Effective as of December 1, 2006, Executive will resign his
positions as the President and a Director of AMB Property
Corporation and as an officer and/or director of any affiliates or
subsidiaries thereof. The resignation by Executive of his officer
title and responsibilities shall not affect any benefits or
entitlements due Executive under this Agreement.
5.
Through and including December 1, 2007, Executive shall not,
without the prior written consent of the Company, become employed
by, or retained as a consultant of, or provide services for
compensation of any kind in any capacity, to any Competitive Entity
(as hereafter defined).

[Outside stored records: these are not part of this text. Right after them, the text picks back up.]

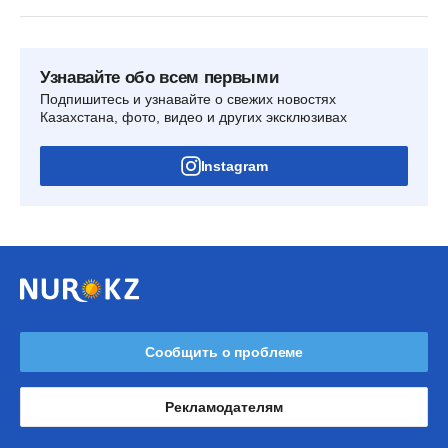
Узнавайте обо всем первыми
Подпишитесь и узнавайте о свежих новостях
Казахстана, фото, видео и других эксклюзивах
Instagram
Сообщить о проблеме
Рекламодателям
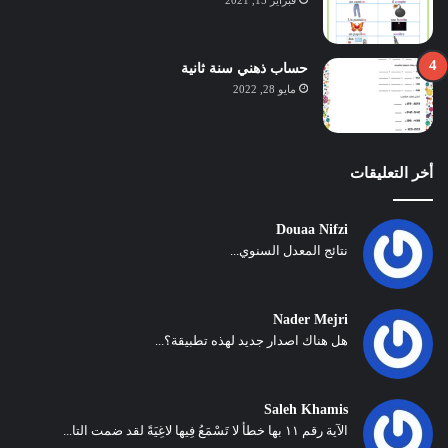
حساب ذهني سنة ثانية
مايو 28, 2022
أخر التعليقات
Douaa Nifzi
نتائج المعدل السنوي...
Nader Mejri
هل هناك اصدار جديد لهذه تطبيقة؟...
Saleh Khamis
الآية رقم ١١ بها خطأ لا تَسْمَعُ فِيها لاغِيَةً لقد ضمت التا...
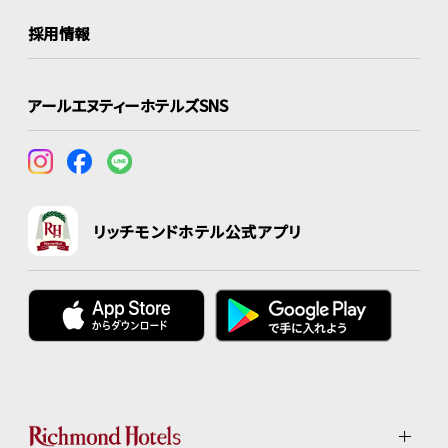
採用情報
アールエヌティーホテルズSNS
リッチモンドホテル公式アプリ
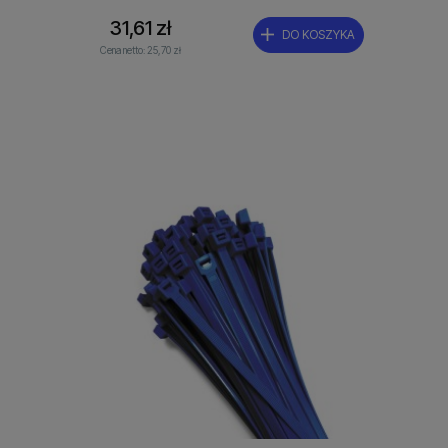
31,61 zł
DO KOSZYKA
Cena netto:
25,70 zł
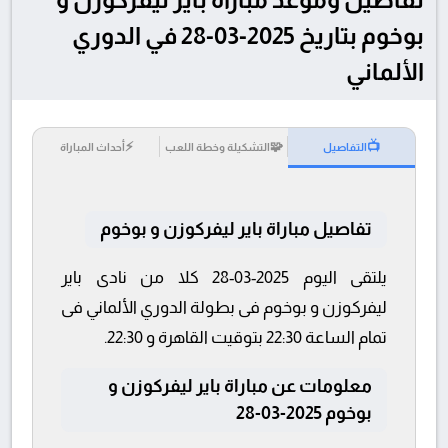
بوخوم بتاريخ 2025-03-28 في الدوري
الألماني
⚡
🧩
📺
التفاصيل
التشكيلة وخطة اللعب
أحداث المباراة
تفاصيل مباراة باير ليفركوزن و بوخوم
يلتقى اليوم 2025-03-28 كلا من نادى باير
ليفركوزن و بوخوم فى بطولة الدوري الألماني فى
تمام الساعة 22:30 بتوقيت القاهرة و 22:30.
معلومات عن مباراة باير ليفركوزن و
بوخوم 2025-03-28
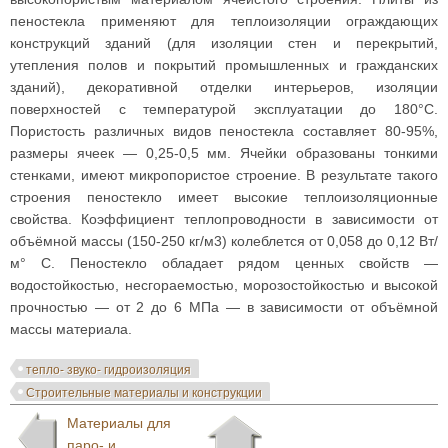
пеностекла применяют для теплоизоляции ограждающих
конструкций зданий (для изоляции стен и перекрытий,
утепления полов и покрытий промышленных и гражданских
зданий), декоративной отделки интерьеров, изоляции
поверхностей с температурой эксплуатации до 180°С.
Пористость различных видов пеностекла составляет 80-95%,
размеры ячеек — 0,25-0,5 мм. Ячейки образованы тонкими
стенками, имеют микропористое строение. В результате такого
строения пеностекло имеет высокие теплоизоляционные
свойства. Коэффициент теплопроводности в зависимости от
объёмной массы (150-250 кг/м3) колеблется от 0,058 до 0,12 Вт/
м° С. Пеностекло обладает рядом ценных свойств —
водостойкостью, несгораемостью, морозостойкостью и высокой
прочностью — от 2 до 6 МПа — в зависимости от объёмной
массы материала.
тепло- звуко- гидроизоляция
Строительные материалы и конструкции
Материалы для
паро- и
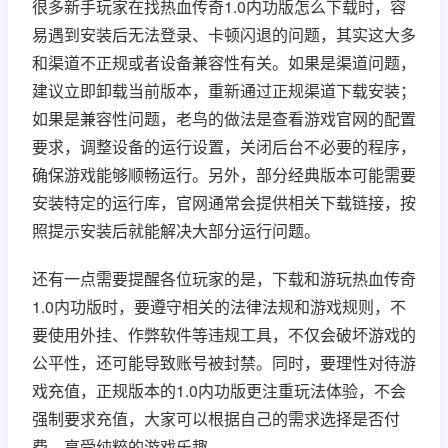
很多新手玩家在找热血传奇1.0内功版怎么下载时，容
易遇到安装后无法登录、卡顿闪退的问题，其实这大多
和渠道不正规或者设备兼容性有关。如果是渠道问题，
建议立即卸载当前版本，重新通过正规渠道下载安装；
如果是兼容性问题，老鸟的做法是查看游戏官网的配置
要求，调整设备的运行设置，关闭后台不必要的程序，
确保游戏能够顺畅运行。另外，部分经典版本可能需要
安装特定的运行库，官网通常会提供相关下载链接，按
照提示安装后就能解决大部分运行问题。
还有一点需要提醒各位玩家的是，下载和游玩热血传奇
1.0内功版时，要遵守相关的法律法规和游戏规则，不
要使用外挂、作弊软件等违规工具，不仅会破坏游戏的
公平性，还可能导致账号被封禁。同时，要理性对待游
戏充值，正规版本的1.0内功版更注重玩法体验，不会
强制要求充值，大家可以根据自己的需求选择是否付
费，享受纯粹的游戏乐趣。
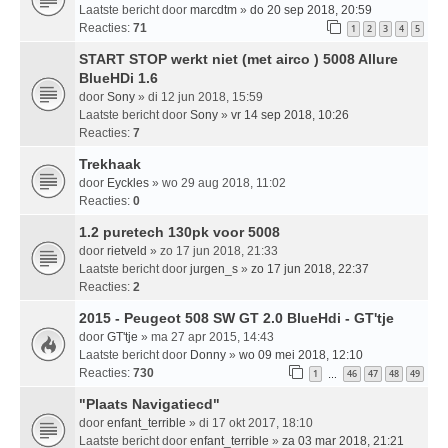
Laatste bericht door
marcdtm
»
do 20 sep 2018, 20:59
Reacties:
71
1
2
3
4
5
START STOP werkt niet (met airco ) 5008 Allure
BlueHDi 1.6
door
Sony
» di 12 jun 2018, 15:59
Laatste bericht door
Sony
»
vr 14 sep 2018, 10:26
Reacties:
7
Trekhaak
door
Eyckles
» wo 29 aug 2018, 11:02
Reacties:
0
1.2 puretech 130pk voor 5008
door
rietveld
» zo 17 jun 2018, 21:33
Laatste bericht door
jurgen_s
»
zo 17 jun 2018, 22:37
Reacties:
2
2015 - Peugeot 508 SW GT 2.0 BlueHdi - GT'tje
door
GT'tje
» ma 27 apr 2015, 14:43
Laatste bericht door
Donny
»
wo 09 mei 2018, 12:10
Reacties:
730
1
46
47
48
49
…
"Plaats Navigatiecd"
door
enfant_terrible
» di 17 okt 2017, 18:10
Laatste bericht door
enfant_terrible
»
za 03 mar 2018, 21:21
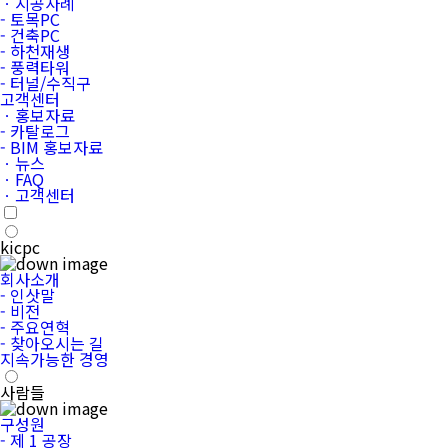
ㆍ시공사례
- 토목PC
- 건축PC
- 하천재생
- 풍력타워
- 터널/수직구
고객센터
ㆍ홍보자료
- 카탈로그
- BIM 홍보자료
ㆍ뉴스
ㆍFAQ
ㆍ고객센터
kicpc
회사소개
- 인삿말
- 비전
- 주요연혁
- 찾아오시는 길
지속가능한 경영
사람들
구성원
- 제 1 공장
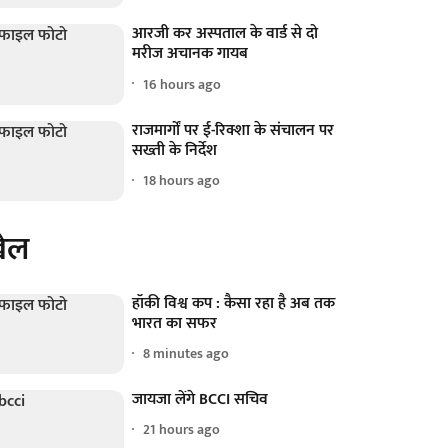
आरजी कर अस्पताल के वार्ड से दो
मरीज अचानक गायब
16 hours ago
राजमार्गों पर ई-रिक्शा के संचालन पर
सख्ती के निर्देश
18 hours ago
ेल
हॉकी विश्व कप : कैसा रहा है अब तक
भारत का सफर
8 minutes ago
जायजा लेंगे BCCI सचिव
21 hours ago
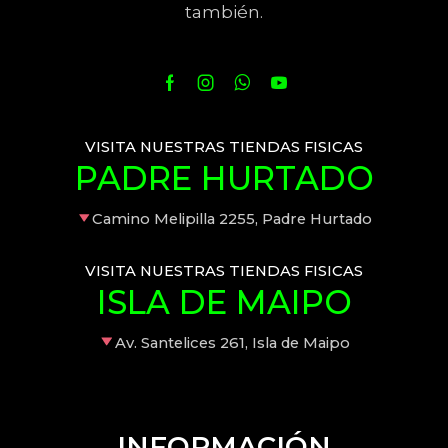
también.
VISITA NUESTRAS TIENDAS FISICAS
PADRE HURTADO
Camino Melipilla 2255, Padre Hurtado
VISITA NUESTRAS TIENDAS FISICAS
ISLA DE MAIPO
Av. Santelices 261, Isla de Maipo
INFORMACIÓN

As used herein, the term “Competitive
Entity” shall mean a public or private business that focuses
primarily on the ownership, development or operation of
distribution, warehouse, air cargo or logistic-oriented
properties.
6.
Through and including December 1, 2009, Executive shall not,
without the prior written consent of the Company, directly or
indirectly, solicit any person who is or was employed by Company as
of December 1, 2006. Notwithstanding the foregoing,
(i) Executive shall not be considered to have violated this
paragraph 6 if a subsequent employer of Executive engages in any
activity prohibited by this paragraph 6 without Executive’s
participation, and (ii) Executive shall not be prohibited in
engaging in an activity otherwise prohibited by this paragraph with
respect to any employee whose employment with the Company has been
terminated prior to Executive engaging in any such
activity.
7.
Except in connection with any proceedings between Executive and
Company pursuant to paragraph 18 of this Agreement, Executive
agrees that he will not make any disparaging comments concerning
Company or its operations, or his employment with and/or departure
from Company to any individual or entity. Except in connection with
any proceedings between Executive and Company pursuant to paragraph
18 of this Agreement, Company agrees
3
that neither it
nor any of its executive officers or directors will make, and
Company agrees that it shall use its reasonable efforts to prevent
all of its other officers and employees from making, directly or
through inference, orally or in writing, any disparaging comments
concerning Executive or his employment with and/or departure from
Company to any individual or entity.